「……今思うと、一目惚れやったのかもしれん…」
耳元で囁く真島の言葉が、一瞬何の事を言っているのか分からなかった。
「……え?」
「初めて会うた日から、あんたの事が気になってしゃあ無かったんや」
「真島さん…?それって…」
「……彩香ちゃん」
軽く上体を起こし、真島は彩香の顔を見る。
至近距離から自分の目を覗き込む片目の男は、いつになく真剣な眼差しで真っ直ぐ彩香を見据えていた。
「俺は……あんたにめちゃくちゃ惚れとる」
大きく目を見はり、息を飲む彩香に真島は続ける。
「好きや…彩香ちゃん。

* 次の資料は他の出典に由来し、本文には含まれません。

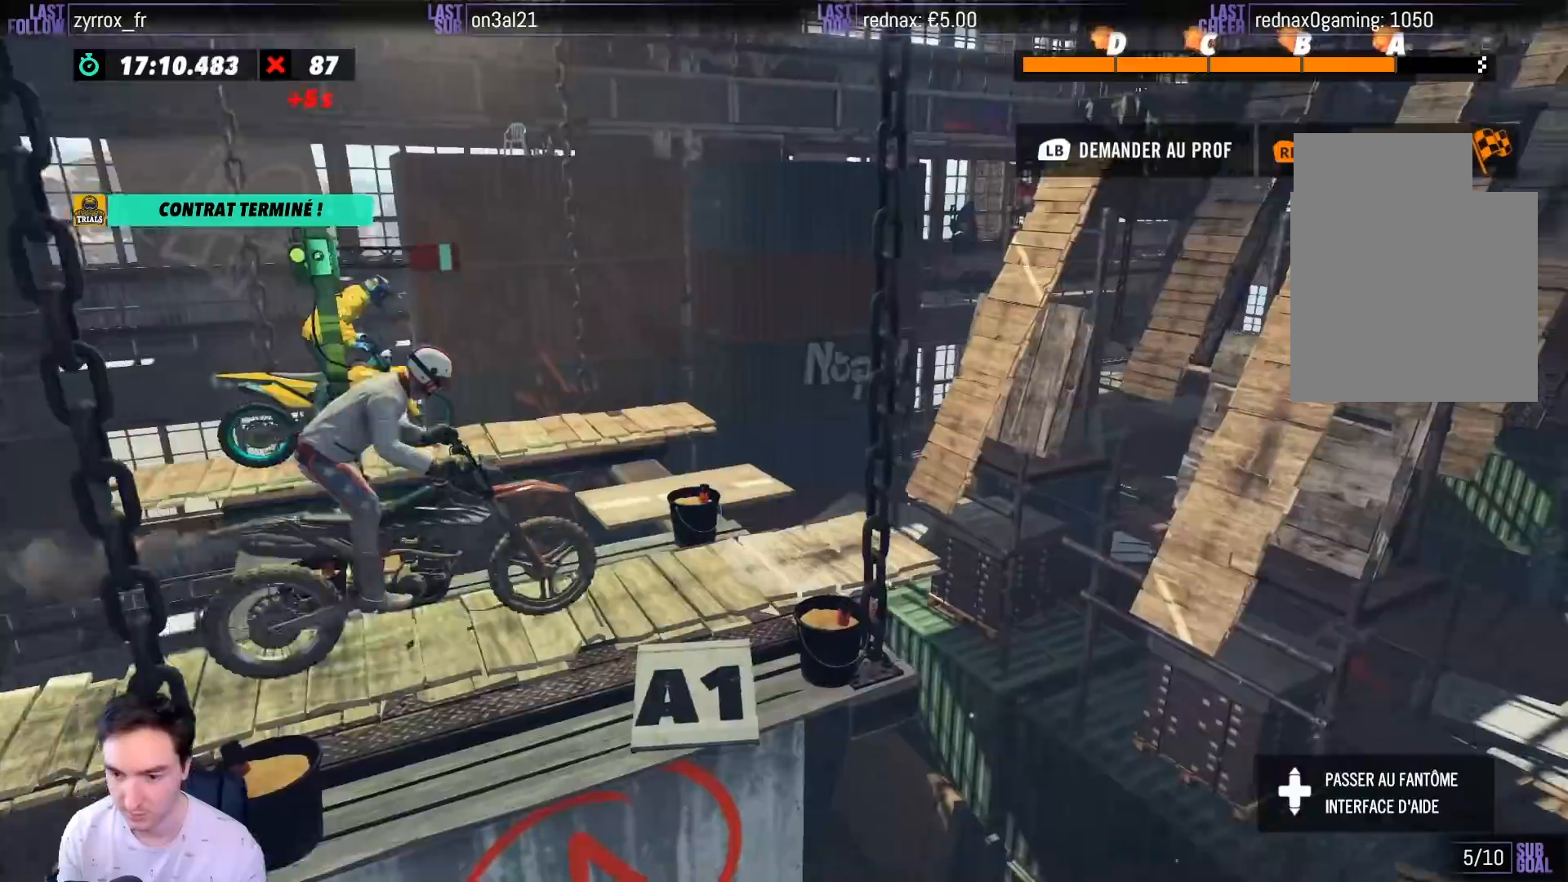
{"buttons": ["R2"], "left_stick": "left", "right_stick": "center", "events": [[17, "left_stick", "left"], [117, "left_stick", "right"], [317, "R2", "up"], [350, "B", "down"], [367, "B", "up"], [383, "R2", "down"], [433, "left_stick", "left"]]}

俺のモンになってや……」
そうして彩香の身体をギュっと抱きしめると、耳元で切なげな声で囁く。
「なぁ……頼むわ……」
知らなかった……いや、気付かなかったと言うべきか。
何となく気に掛けてはくれているんだろう位に思っていた。
彩香は混乱する頭をクリアにするように大きく深呼吸した。
一目惚れ?
では、自分が彼を好きだと認識する前から真島は自分に惚れていた……という事か…。
「な、何や。人が真面目に告白しとるのに、何で笑うてんのや?」
クスクス笑う彩香の気配に少し気分を害された真島は、不機嫌そうに言った。
「だって……ずっとお互い気づいてなかったんだと思うと、何だかおかしくて…」
「あん?」
「私もずっと真島さんの事好きだっだんですよ」
「……はぁ!?」
真島は間抜けな声を上げて、ガバリと上体を起こし、目を丸くして彩香を見た。
「今、何て言うた?」
「だ…だから、私も前から真島さんの事が好きだったと……」
「………」
口を半開きにしたままの真島は、暫く言葉も出せない様子でいたが、ガックリとその頭を彩香の胸に預けた。
「な…何や、ほんなら両想いだった…いう事かいな…」
「……みたいですね」
「せやったら、秋山と付き合うとる言うたんは何やったんや?」
「あ……それは…」
真島に申し訳なく思いながら、今までの経緯を話した。
話し終えた後の真島は、眉間に皺を寄せ、若干不機嫌そうに言った。
「俺に嘘ついた……ちゅう事かいな…」
「ごめんなさい……」
彩香が素直に謝ると、彼ははぁーっとため息を付き、彩香の横にゴロリと横になり片手で頬杖をついた。
「ワシ……嘘嫌いなんやけどなぁ」
「………はい…」
シュンとする彩香を暫く無言で眺めていたが、突然クククと笑い出した。
「二人でわしをハメよったんか……」
「真島さん?」
「ま、せやな。あんたらが付き合うとる思わんかったら、俺からあんたに言い寄る事は無かったかもしれんのぅ……」
フッと笑みをこぼすと、「あかん…」と再び真顔になる。
「わし…秋山殴ってもうた…」
「えっ!?」
驚いた彩香は上半身を起こし真島を見た。
真島は頭を掻きながら、自分も上体を起こし、ベッドの上にあぐらをかく。
「あー…まあ、あいつも嘘ついてた事やし…これでチャラにしといたるわ」
そう言ってヒヒッと笑う真島を唖然とした顔で見ながら、秋山には後で謝らなければとため息をついた。